TASK DETAILS
Could you retype the lines below, starting at the line holding "index pip: (191, 115)" and stopping at the line holding "index tip: (279, 490)", inclusive? Copy them exactly and drop the images.

════════════════════

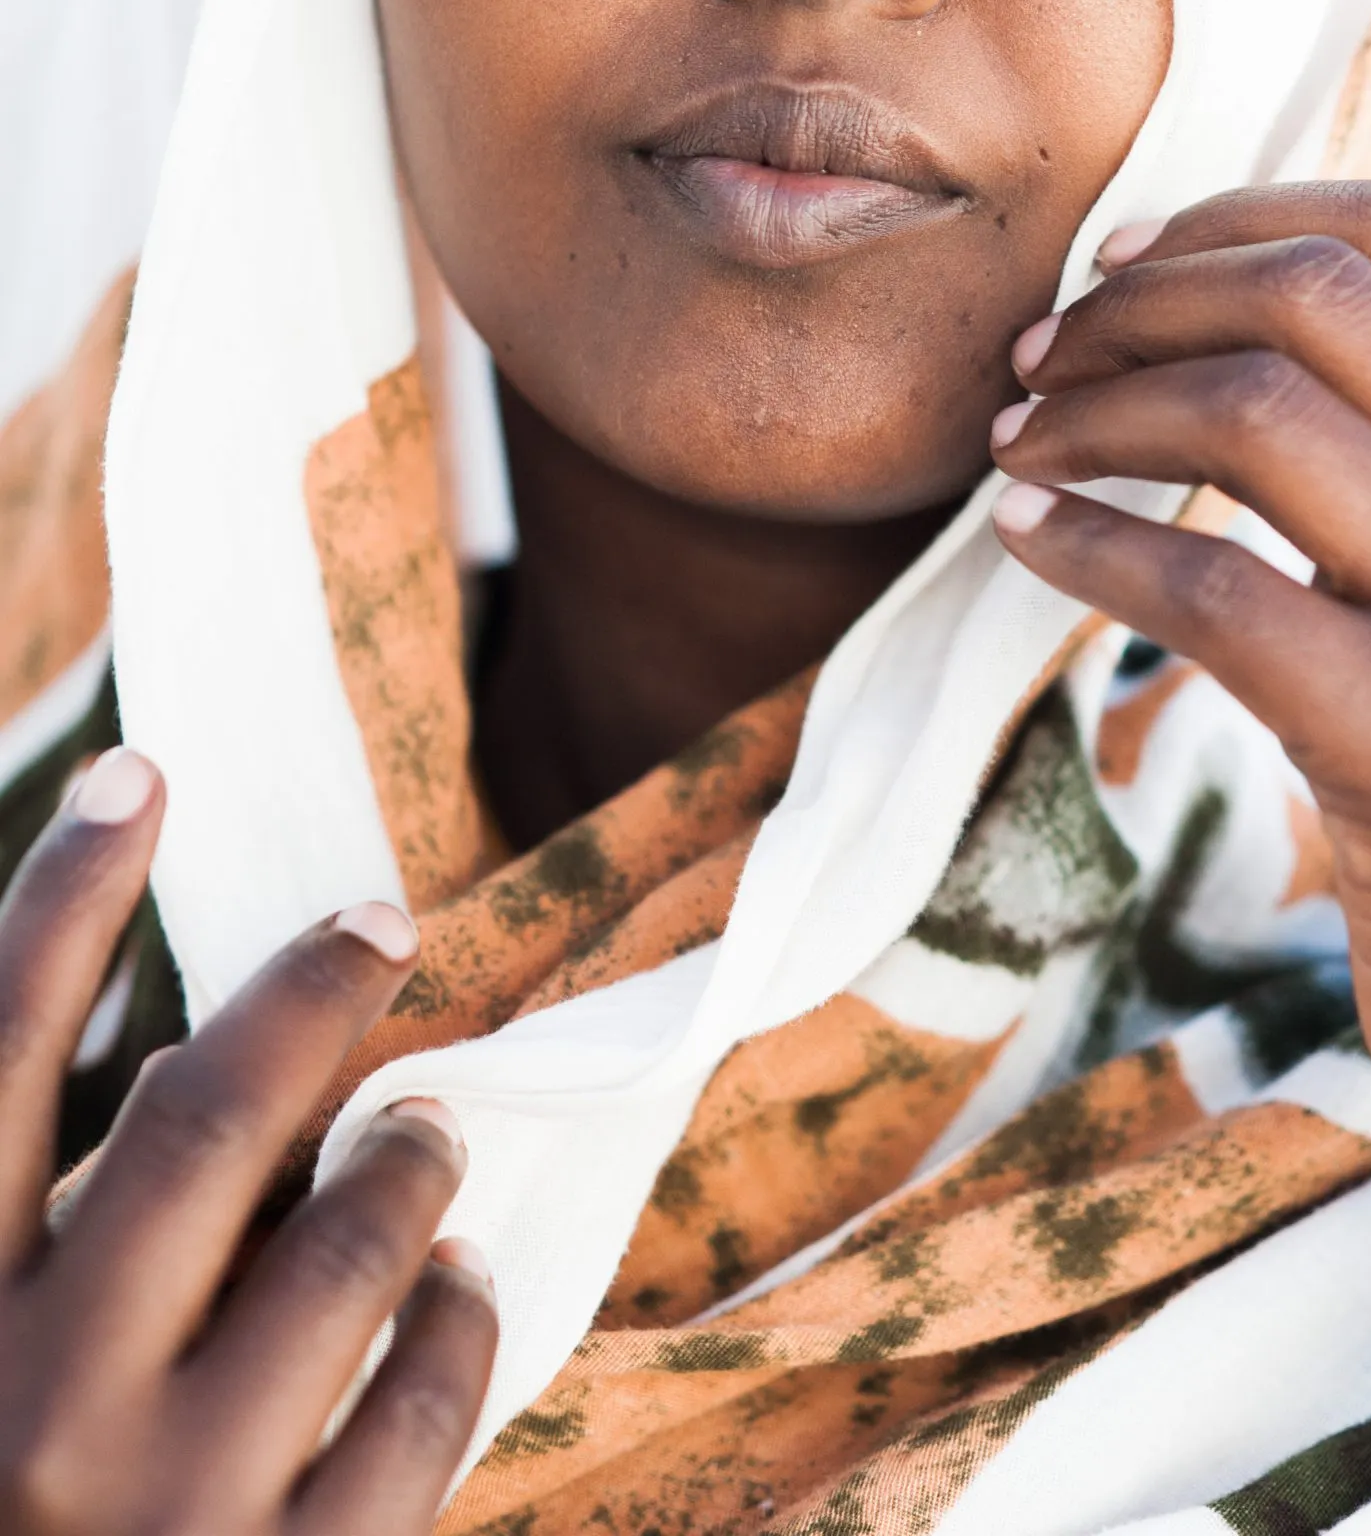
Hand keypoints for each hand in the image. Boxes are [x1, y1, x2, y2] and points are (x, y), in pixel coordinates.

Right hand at [0, 748, 496, 1534]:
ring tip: (426, 1125)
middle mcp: (28, 1404)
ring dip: (403, 1159)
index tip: (141, 776)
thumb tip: (162, 1048)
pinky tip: (458, 1286)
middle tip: (378, 919)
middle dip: (301, 993)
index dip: (59, 900)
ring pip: (338, 1245)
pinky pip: (420, 1408)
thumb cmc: (5, 1515)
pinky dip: (455, 1321)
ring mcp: (161, 1513)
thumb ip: (28, 1227)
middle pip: (192, 1117)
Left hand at [989, 180, 1370, 1511]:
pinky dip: (1083, 541)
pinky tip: (1024, 537)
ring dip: (1094, 412)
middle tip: (1034, 360)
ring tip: (1017, 446)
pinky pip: (1205, 585)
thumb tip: (1228, 325)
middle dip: (1137, 305)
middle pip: (1311, 298)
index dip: (1234, 216)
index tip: (1117, 261)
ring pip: (1249, 415)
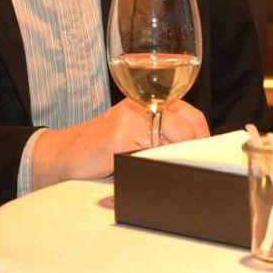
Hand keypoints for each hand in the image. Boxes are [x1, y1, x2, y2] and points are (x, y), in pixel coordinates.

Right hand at [29, 99, 211, 188]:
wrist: (64, 153)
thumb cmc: (102, 147)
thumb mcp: (134, 135)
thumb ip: (160, 136)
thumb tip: (195, 154)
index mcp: (148, 101)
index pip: (191, 115)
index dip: (203, 137)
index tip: (208, 155)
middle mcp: (140, 104)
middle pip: (185, 127)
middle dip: (192, 151)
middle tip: (192, 168)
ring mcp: (129, 118)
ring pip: (169, 141)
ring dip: (174, 160)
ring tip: (169, 170)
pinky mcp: (118, 136)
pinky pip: (148, 152)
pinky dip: (154, 165)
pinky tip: (148, 171)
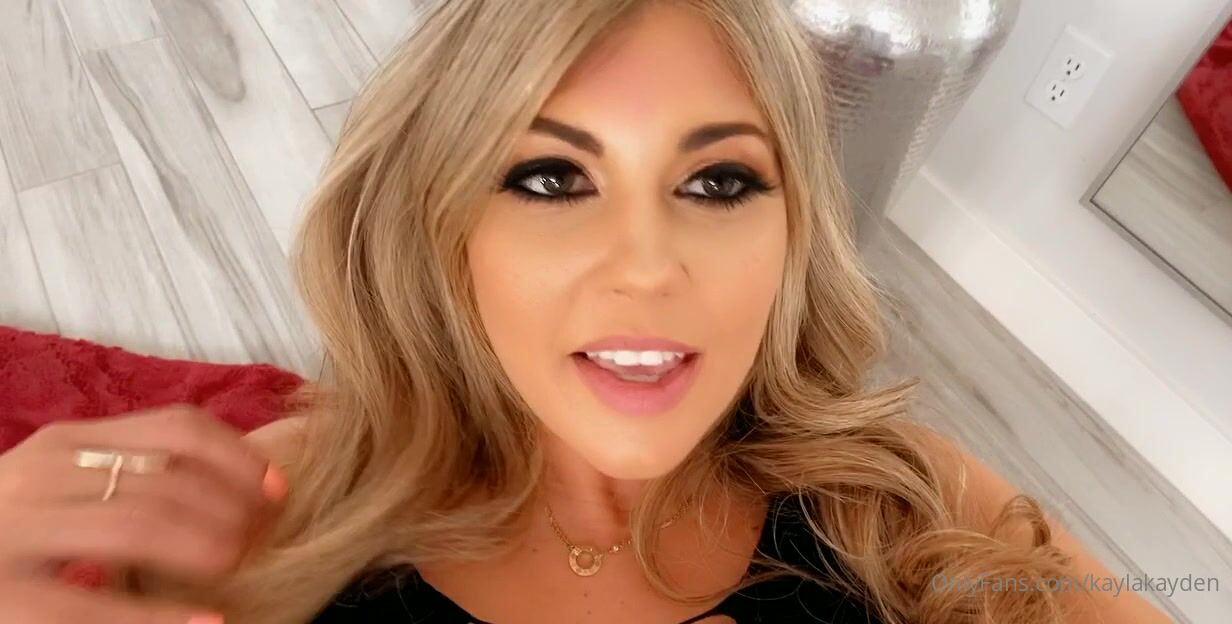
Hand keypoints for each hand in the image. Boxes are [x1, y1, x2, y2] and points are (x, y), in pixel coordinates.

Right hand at [0, 404, 287, 622]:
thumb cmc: (13, 535)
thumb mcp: (66, 486)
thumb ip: (134, 474)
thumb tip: (247, 483)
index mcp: (65, 443)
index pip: (176, 428)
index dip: (239, 458)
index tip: (279, 490)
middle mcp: (37, 476)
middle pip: (168, 480)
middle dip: (233, 512)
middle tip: (264, 542)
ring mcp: (13, 535)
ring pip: (140, 526)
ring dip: (207, 549)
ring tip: (237, 570)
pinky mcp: (2, 599)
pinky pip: (93, 606)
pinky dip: (160, 617)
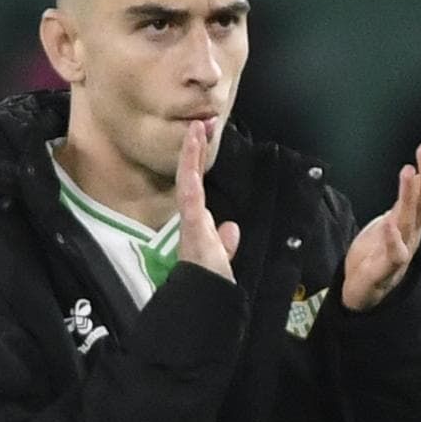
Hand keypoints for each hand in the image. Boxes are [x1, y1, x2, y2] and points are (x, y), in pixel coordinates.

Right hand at [174, 117, 239, 279]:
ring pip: (189, 179)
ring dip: (192, 153)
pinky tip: (193, 150)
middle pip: (192, 178)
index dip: (199, 165)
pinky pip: (191, 191)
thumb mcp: (222, 256)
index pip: (198, 187)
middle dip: (195, 152)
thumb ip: (224, 242)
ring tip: (196, 129)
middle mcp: (191, 217)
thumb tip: (231, 227)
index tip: (202, 142)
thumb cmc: (210, 279)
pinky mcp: (192, 222)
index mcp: (198, 223)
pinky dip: (191, 170)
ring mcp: (190, 218)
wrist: (203, 296)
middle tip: (199, 125)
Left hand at [340, 137, 420, 310]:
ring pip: (409, 221)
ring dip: (410, 196)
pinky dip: (394, 238)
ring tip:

════════════════════

ANSWER SECTION
index pip: (191, 115)
index dip: (203, 137)
index tip: (208, 155)
middle mcp: (140, 104)
middle pip: (185, 127)
middle dip: (192, 151)
middle tip: (192, 168)
ring mcp: (129, 118)
ring pip: (169, 141)
ring dip: (174, 160)
ring tip: (169, 170)
pinky mcp: (118, 136)
pinky pip: (148, 152)
pinky dip: (154, 165)
pinky tip: (148, 171)
Hand keypoints for each hand in the image. Boxes are [x1, y1, x2, y2] and points are (x, y), in pixel coordinates.

Right hand at [0, 404, 287, 622]:
thumb cmc: (13, 535)
thumb mcp: (66, 486)
thumb ip: (134, 474)
thumb tip: (247, 483)
index mcp: (65, 443)
index pip: (176, 428)
index dip: (239, 458)
index tip: (279, 490)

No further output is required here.